*** Quoted passage ***
# Spark plug removal. HELP!



## AtomCzar (Dec 28, 2010)

I was doing my tuneup and when I got to the plugs I got #1 to come out. but #2,3,and 4 seemed too stiff when I tried. So I was told not to force them b/c I could either snap the plug or possibly strip the threading in the block...I took the truck for a drive for 20 mins to warm it up and tried again and #3 came out, but I wasn't sure if I was screwing it up and kept going and it turned out okay. so I still have #2 and #4 to remove. Do I try again after running it hard for a longer time??(as in highway speed)


----------



## smj999smj (Jan 1, 2006)

Usually it's best to replace plugs when the engine is cold, but if it helps, go for it!


----------



## jblakeslee (Nov 30, 2005)

Try spraying some BP blaster or something like it on them....It may seep down the threads and help.......

But without a doubt....when you get them out and replace them....put anti-seize compound on the threads before re-installing.

I do not think you will mess up the threads in the head by using some effort to get them out, unless the threads were cross-threaded when they were first put in .....and will have to be repaired anyway......if the plugs breaks when removing, no big deal, you are replacing them anyway.


----------



## tulaviok (Sep 7, 2010)

how do you get it out if it break ??


----------



## jblakeslee (Nov 30, 2005)

If it breaks...it will only be the insulator that breaks not the metal part....you should still be able to get a socket on the metal part and turn it out.


----------



## AtomCzar (Dec 28, 2010)

And were it cross threaded and strips the threading out of the block? How would I fix that?


----------



## jblakeslee (Nov 30, 2005)

You are not going to cross thread or strip it trying to get it out.....the reason they are so difficult to get out is that they may have been cross threaded going in......Most auto parts stores sell a thread chasing tool that can be used to clean up the threads once the plug is out if they are cross threaded, and it is not too bad.......If they are flat out stripped out.....the head will probably need to be removed and taken to a machine shop.....

Try the penertrating oil first and see if they come out.
*** Recorded data ***
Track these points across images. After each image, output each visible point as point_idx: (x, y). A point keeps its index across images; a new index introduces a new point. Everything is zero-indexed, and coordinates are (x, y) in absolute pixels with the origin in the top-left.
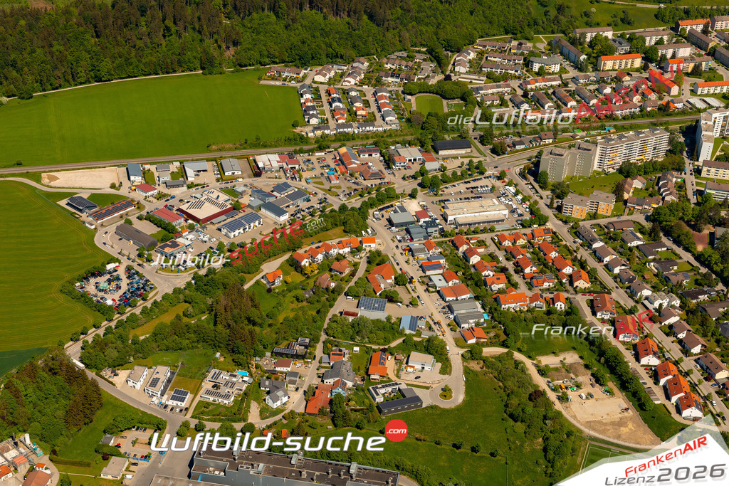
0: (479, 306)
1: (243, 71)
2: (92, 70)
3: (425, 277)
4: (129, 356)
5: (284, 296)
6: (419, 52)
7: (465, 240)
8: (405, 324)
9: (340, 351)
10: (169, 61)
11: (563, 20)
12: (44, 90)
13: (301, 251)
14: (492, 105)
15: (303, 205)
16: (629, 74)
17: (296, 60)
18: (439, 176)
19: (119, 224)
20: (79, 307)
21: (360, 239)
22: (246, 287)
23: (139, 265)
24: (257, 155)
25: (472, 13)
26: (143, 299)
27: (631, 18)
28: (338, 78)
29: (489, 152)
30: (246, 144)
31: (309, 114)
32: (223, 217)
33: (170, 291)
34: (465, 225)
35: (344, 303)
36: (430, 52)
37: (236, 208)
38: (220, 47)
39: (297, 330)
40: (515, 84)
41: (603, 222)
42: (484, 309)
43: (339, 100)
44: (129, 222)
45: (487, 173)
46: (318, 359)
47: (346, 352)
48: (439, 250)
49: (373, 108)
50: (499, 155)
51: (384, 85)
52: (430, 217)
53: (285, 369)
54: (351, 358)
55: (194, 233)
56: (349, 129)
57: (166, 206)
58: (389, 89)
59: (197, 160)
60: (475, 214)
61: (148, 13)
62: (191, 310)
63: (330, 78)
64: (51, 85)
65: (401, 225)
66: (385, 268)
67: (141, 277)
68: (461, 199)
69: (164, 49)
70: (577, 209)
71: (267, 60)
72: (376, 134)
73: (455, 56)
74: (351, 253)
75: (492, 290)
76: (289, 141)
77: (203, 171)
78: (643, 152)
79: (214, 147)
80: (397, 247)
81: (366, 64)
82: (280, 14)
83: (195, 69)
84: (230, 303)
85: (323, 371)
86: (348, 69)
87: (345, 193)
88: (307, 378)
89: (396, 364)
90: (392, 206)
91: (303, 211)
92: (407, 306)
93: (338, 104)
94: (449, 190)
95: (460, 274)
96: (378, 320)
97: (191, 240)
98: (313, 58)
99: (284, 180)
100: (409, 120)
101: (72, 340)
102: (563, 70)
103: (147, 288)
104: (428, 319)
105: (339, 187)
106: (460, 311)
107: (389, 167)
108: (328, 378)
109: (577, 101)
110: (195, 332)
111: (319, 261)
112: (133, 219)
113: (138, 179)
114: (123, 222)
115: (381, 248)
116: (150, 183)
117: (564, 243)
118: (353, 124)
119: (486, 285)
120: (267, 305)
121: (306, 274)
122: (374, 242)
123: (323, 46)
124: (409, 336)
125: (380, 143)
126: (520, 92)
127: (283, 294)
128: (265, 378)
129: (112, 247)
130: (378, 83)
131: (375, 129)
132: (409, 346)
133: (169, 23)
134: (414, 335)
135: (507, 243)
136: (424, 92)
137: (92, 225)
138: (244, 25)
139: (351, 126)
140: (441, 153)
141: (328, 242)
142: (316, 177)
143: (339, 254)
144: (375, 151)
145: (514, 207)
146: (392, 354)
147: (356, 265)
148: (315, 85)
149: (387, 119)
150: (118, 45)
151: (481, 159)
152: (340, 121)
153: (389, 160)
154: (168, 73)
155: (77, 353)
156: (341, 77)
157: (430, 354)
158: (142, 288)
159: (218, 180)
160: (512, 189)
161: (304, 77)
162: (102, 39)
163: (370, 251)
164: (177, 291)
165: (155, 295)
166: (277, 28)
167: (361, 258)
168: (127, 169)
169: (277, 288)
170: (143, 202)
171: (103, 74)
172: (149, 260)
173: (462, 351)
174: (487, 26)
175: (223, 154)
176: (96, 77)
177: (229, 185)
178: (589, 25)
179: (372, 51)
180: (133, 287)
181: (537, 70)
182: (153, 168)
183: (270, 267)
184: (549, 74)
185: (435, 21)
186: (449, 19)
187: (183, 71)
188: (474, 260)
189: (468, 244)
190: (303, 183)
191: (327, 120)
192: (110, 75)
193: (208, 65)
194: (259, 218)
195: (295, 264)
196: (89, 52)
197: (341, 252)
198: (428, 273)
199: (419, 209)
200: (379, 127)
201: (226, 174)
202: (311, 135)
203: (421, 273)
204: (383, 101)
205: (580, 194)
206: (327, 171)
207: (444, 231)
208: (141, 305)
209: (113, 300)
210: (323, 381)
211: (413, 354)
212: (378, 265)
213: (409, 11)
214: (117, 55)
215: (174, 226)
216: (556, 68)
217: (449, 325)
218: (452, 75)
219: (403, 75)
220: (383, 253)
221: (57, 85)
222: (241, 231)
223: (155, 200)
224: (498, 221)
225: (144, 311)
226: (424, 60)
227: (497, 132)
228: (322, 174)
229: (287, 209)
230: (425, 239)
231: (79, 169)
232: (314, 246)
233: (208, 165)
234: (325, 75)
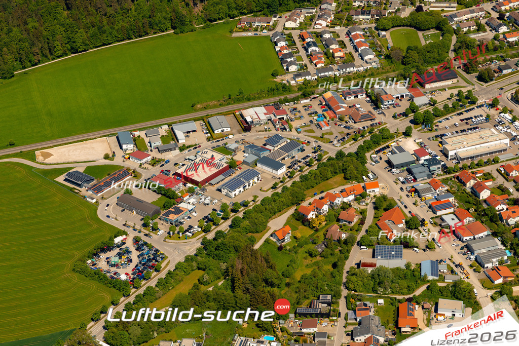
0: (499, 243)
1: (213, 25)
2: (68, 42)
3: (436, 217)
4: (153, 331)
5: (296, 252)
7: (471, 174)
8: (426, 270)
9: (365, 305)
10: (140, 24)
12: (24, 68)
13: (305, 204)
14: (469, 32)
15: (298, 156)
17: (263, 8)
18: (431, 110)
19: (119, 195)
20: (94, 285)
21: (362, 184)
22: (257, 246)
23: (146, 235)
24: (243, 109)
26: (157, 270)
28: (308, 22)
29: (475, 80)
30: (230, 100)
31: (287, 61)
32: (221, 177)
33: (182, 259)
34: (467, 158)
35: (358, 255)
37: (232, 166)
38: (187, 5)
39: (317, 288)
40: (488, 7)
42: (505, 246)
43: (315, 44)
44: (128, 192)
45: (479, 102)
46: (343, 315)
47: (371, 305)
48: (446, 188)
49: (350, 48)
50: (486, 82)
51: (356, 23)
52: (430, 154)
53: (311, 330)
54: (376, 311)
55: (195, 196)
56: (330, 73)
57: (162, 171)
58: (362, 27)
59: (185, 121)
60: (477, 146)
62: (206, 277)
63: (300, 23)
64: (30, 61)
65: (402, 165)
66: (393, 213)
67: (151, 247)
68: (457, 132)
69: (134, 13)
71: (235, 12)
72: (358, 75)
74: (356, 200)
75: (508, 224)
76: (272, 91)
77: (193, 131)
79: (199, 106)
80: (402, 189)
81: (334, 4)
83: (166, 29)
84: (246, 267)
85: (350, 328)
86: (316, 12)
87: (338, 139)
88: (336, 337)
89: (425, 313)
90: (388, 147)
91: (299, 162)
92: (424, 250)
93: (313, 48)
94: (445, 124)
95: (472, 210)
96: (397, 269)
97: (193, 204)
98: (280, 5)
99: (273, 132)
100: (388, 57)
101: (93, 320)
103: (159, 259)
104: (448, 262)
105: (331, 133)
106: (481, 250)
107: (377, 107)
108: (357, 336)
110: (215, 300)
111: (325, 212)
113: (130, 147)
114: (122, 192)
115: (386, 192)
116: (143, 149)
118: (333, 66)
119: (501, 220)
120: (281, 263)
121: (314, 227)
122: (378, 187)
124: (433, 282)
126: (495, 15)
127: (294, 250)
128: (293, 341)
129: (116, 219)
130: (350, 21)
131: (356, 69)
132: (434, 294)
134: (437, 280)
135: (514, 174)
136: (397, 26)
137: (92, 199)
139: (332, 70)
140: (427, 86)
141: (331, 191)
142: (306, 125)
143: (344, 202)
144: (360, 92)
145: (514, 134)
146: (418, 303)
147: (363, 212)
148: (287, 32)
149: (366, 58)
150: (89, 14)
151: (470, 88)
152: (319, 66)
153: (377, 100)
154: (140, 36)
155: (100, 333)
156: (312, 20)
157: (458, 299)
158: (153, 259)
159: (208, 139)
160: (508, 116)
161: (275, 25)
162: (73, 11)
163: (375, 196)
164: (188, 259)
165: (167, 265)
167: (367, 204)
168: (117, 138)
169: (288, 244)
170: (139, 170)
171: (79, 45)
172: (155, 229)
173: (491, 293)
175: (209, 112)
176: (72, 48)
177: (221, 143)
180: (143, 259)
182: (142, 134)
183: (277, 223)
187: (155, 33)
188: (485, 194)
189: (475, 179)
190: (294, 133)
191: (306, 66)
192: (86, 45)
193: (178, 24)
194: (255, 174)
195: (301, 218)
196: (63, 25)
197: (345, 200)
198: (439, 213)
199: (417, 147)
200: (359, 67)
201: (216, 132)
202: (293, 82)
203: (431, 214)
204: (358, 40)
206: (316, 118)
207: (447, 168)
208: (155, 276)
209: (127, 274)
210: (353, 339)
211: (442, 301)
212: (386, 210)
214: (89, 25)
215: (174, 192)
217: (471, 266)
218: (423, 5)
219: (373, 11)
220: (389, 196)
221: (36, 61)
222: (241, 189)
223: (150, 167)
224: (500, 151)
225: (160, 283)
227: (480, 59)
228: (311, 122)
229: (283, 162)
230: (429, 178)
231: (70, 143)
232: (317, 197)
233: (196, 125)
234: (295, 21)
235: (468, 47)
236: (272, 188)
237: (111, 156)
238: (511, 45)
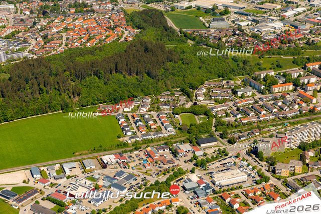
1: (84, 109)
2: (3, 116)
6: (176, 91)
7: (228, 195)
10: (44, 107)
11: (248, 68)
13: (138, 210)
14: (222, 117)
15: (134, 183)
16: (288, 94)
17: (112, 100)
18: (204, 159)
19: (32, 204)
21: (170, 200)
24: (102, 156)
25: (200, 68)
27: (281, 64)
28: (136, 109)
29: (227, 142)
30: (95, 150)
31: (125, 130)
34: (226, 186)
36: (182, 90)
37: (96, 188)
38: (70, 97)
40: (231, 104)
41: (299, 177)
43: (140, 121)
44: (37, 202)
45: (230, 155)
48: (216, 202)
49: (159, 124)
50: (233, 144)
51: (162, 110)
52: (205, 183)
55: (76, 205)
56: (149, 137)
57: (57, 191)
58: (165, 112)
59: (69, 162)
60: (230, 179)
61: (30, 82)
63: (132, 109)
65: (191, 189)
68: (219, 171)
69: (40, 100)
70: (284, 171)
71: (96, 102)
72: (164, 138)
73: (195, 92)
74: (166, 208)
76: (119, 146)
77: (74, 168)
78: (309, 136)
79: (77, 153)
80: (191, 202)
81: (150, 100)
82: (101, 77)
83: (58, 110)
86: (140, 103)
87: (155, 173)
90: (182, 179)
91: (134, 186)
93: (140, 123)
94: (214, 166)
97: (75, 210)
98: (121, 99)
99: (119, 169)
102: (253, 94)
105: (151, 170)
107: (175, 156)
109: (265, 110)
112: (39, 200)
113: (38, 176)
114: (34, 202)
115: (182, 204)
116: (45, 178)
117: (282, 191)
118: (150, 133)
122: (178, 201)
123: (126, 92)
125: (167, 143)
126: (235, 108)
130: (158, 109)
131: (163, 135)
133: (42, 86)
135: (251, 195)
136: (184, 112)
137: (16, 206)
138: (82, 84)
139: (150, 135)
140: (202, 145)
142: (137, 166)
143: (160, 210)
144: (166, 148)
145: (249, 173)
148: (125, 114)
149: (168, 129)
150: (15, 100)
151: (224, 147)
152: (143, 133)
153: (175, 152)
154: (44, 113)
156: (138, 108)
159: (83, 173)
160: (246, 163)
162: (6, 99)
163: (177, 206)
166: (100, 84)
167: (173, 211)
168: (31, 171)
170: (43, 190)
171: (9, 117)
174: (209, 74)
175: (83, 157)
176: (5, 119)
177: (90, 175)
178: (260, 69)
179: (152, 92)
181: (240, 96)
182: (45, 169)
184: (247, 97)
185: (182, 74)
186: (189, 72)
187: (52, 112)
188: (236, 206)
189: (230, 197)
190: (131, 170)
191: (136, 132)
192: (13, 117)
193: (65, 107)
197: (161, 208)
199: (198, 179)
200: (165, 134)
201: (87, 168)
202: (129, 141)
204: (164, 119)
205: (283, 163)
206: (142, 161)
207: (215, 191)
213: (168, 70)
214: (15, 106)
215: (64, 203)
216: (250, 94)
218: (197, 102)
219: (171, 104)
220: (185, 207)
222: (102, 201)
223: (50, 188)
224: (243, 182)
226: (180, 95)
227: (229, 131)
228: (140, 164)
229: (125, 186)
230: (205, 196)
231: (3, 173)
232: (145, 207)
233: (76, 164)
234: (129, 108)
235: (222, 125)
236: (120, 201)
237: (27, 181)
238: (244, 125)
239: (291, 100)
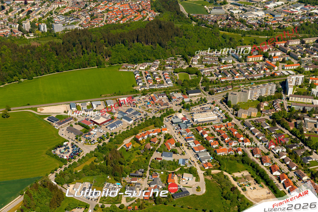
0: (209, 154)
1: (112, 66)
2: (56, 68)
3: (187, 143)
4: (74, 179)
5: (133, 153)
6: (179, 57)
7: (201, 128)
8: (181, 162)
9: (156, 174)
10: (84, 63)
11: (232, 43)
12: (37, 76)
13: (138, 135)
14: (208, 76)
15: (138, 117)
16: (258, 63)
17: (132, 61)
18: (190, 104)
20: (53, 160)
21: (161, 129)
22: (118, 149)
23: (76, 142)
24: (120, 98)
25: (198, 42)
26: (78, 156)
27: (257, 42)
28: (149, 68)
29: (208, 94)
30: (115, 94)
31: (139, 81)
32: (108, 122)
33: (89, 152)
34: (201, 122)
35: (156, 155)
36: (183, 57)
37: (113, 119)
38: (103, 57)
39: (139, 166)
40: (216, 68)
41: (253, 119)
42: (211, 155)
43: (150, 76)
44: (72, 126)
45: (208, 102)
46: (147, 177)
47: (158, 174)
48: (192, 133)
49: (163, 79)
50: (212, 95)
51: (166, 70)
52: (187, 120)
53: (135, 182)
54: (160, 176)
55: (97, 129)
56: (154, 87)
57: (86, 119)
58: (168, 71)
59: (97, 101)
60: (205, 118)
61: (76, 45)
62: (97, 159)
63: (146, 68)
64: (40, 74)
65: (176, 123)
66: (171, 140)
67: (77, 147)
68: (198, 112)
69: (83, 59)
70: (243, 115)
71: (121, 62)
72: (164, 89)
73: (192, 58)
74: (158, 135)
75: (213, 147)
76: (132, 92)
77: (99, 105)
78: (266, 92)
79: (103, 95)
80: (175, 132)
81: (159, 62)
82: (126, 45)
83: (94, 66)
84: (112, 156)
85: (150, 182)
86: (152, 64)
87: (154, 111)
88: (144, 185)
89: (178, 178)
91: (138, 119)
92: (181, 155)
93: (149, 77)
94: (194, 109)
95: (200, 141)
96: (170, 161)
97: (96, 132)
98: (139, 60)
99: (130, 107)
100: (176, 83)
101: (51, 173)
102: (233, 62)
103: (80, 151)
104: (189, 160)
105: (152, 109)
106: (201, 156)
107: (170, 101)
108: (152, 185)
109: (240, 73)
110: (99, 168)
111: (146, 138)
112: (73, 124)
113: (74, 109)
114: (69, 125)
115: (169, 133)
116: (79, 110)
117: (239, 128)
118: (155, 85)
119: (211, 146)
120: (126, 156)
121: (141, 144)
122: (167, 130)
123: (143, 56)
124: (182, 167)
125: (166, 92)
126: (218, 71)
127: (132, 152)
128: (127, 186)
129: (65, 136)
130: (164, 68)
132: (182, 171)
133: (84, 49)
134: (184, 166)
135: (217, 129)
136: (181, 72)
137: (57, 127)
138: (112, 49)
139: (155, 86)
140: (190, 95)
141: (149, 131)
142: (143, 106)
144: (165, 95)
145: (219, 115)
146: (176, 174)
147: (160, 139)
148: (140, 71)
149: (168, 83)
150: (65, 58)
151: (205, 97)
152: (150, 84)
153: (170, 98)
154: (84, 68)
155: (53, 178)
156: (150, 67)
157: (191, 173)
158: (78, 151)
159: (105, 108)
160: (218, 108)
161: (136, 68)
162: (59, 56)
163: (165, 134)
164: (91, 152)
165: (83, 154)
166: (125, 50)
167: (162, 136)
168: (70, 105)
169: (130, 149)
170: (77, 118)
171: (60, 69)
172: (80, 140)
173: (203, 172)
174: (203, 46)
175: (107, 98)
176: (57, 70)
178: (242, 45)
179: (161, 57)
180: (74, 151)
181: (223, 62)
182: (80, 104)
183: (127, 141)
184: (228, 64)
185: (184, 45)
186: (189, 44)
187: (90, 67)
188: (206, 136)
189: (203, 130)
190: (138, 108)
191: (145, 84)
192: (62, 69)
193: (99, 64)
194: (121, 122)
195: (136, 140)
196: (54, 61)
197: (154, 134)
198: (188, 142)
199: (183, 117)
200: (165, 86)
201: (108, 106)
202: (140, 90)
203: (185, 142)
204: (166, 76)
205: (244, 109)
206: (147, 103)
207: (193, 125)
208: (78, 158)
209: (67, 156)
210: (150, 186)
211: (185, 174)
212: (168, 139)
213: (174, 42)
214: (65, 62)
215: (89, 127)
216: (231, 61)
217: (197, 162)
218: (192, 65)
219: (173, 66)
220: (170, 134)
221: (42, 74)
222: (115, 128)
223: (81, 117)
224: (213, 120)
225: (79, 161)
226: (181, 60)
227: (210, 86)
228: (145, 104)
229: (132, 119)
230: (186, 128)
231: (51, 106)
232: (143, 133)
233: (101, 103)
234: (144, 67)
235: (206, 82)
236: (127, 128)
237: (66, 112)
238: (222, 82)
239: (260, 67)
***
*** Recorded data ***
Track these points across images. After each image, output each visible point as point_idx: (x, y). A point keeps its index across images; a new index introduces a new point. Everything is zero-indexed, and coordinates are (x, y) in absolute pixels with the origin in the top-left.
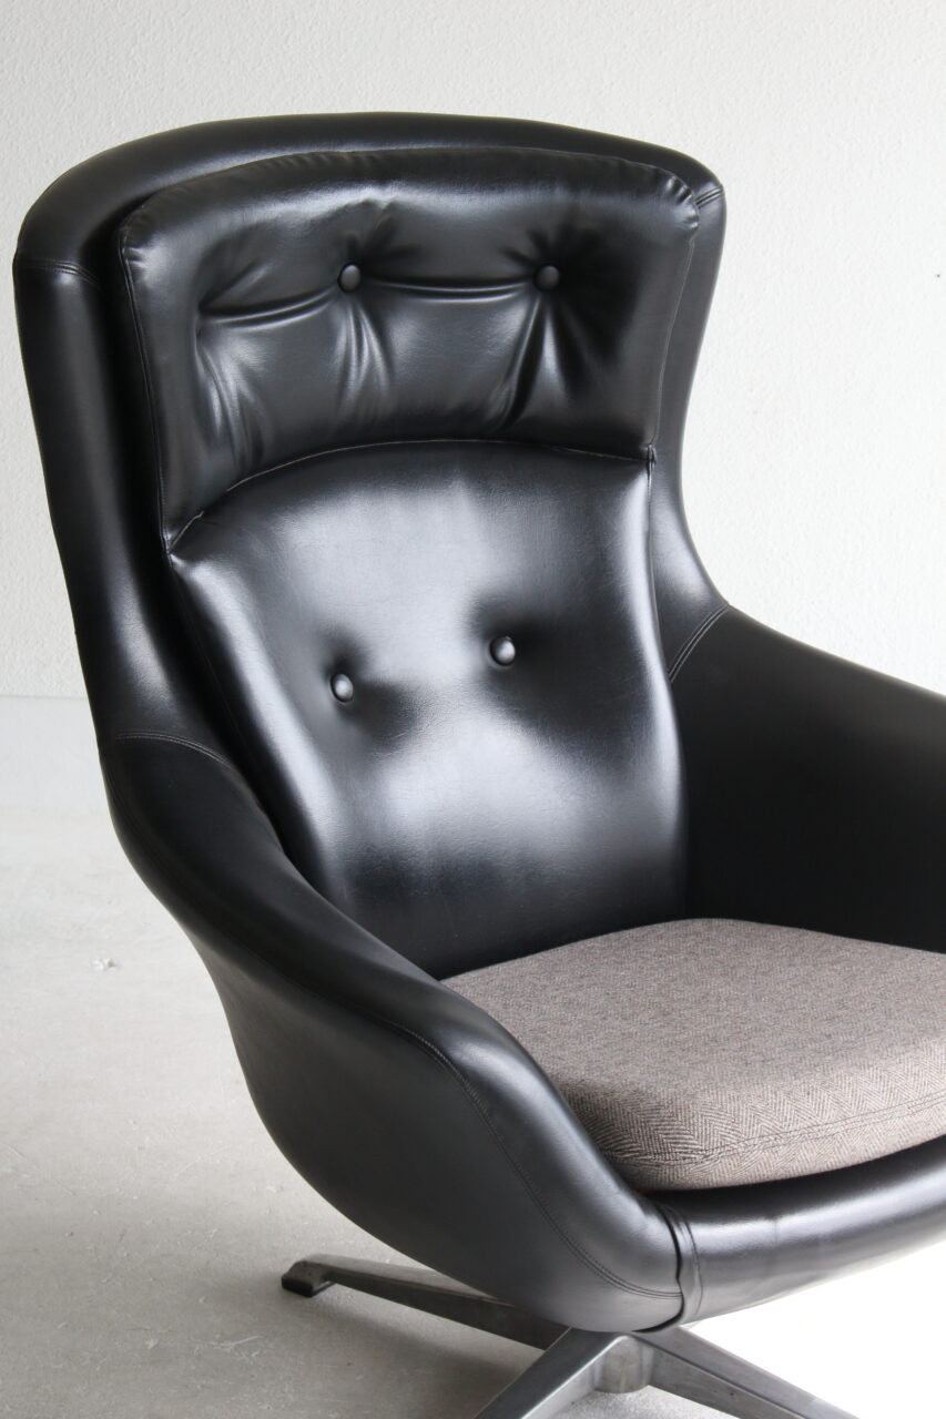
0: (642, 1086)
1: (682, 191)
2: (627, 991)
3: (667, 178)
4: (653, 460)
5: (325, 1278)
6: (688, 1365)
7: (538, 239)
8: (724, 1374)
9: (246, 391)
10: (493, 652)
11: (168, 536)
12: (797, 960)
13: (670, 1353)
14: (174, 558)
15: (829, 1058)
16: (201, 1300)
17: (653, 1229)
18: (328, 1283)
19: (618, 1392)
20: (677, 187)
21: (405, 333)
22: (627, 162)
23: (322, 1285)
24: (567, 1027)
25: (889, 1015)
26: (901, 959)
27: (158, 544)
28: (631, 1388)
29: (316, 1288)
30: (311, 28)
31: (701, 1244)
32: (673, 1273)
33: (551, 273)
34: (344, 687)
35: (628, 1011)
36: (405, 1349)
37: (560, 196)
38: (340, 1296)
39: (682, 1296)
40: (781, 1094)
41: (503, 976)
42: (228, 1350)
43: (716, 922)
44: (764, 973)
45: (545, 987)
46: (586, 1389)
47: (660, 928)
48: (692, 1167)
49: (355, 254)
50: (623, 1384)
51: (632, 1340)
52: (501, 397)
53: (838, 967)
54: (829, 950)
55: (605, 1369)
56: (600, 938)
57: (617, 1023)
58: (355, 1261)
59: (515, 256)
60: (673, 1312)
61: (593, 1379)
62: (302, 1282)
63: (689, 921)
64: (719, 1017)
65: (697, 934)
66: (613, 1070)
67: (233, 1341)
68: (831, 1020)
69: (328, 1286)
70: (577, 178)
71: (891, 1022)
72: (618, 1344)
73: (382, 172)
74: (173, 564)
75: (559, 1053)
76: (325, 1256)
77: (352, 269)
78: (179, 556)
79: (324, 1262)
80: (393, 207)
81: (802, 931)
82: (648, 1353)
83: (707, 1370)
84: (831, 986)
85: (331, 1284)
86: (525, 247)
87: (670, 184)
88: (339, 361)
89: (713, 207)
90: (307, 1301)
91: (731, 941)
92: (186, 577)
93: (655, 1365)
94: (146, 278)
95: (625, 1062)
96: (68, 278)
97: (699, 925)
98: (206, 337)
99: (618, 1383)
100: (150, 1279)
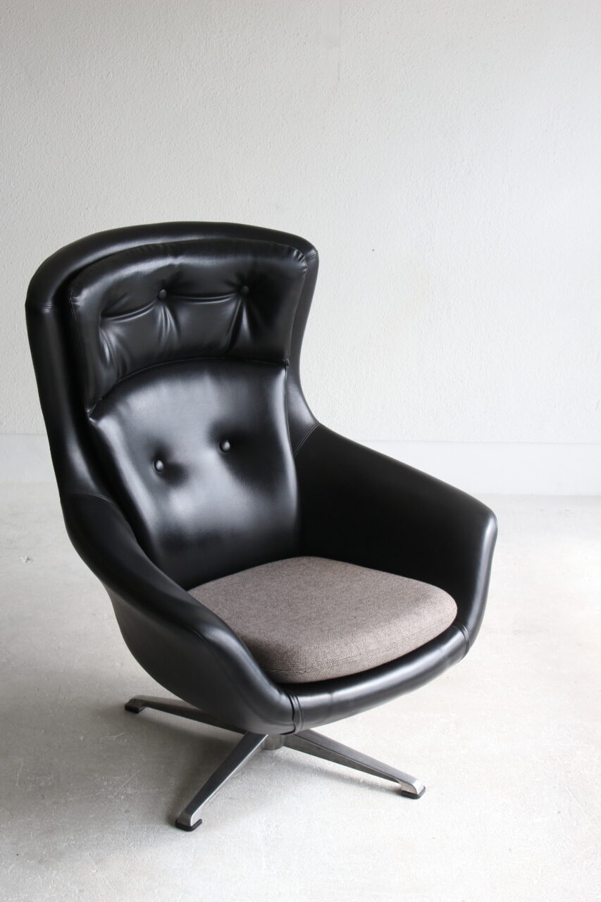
***
Continue the forum thread on spark plug removal, starting after its final post.

» Answer space
----------



## Grug (Aug 20, 2009)

Yes, definitely do the penetrating oil first. Try WD-40. Give them a good shot when they're cold. Spray them a few hours later...or the next day. Try and spray them a few times before you start the truck again. Keep in mind though that what doesn't evaporate off will burn off when you run the truck. So it might smell a little.

I'd try that for a few days...then try and turn them out. Hopefully, whoever installed the plugs just overtightened them...and didn't strip the threads. Since you were able to get some out, I'd say that your plugs are just too tight...not cross threaded.

BTW, I was able to remove exhaust manifold nuts this way. And trust me...no one likes rusty nuts.


----------



## tulaviok (Sep 7, 2010)

quick question...i read somewhere that nissan had a special tool for removing the spark plug...where can i get it ?? only at the dealer ???


----------



## jblakeslee (Nov 30, 2005)

I did a Google search, and check on Amazon.com for a "nissan spark plug removal tool"......did not see any kind of special tool. There are some spark plug sockets that are longer to allow you to reach in to the recess of some recessed plugs, and most spark plug sockets have a foam insert to prevent the insulator from breaking, but I did not see a special tool to make the job easy.....

I agree with Grug....In the OP's case I think someone just put them in too tight....there is a torgue spec for spark plugs....The head is made of alum. the spark plug base is steel.....put them in too tight you have a bear of a time getting them out....that is why it is important to use anti-seize compound on the threads when installing them and torgue them to spec's.....


----------



## Grug (Aug 20, 2009)

Hey tulaviok. Are you sure the spark plug tool you saw wasn't a tool to remove the wire from the plug...as opposed to the plug from the head?

I think there are tools to remove the wire from the installed plug as sometimes if you don't grip the wire where it contacts the plug, you can pull the plug wire apart.

Used to have that problem on the old VW pancake motors. You'd pull the wire and leave the ceramic wire end still attached to the plug.


----------



## smj999smj (Jan 1, 2006)

I worked for Nissan from 85-03 and I don't recall any "special spark plug tools."


----------



## tulaviok (Sep 7, 2010)

let me try and find the post i seen that in lol


----------



## tulaviok (Sep 7, 2010)

carldick said:


> Check and see if the Nissan toolkit is still in the truck. The kit includes a spark plug wrench that makes removing those plugs a bit easier. Also, be sure to blow out the plug holes before removing the plugs to keep all that crap from falling into the cylinder. I recommend putting anti-seize on the new plug threads when you put them in.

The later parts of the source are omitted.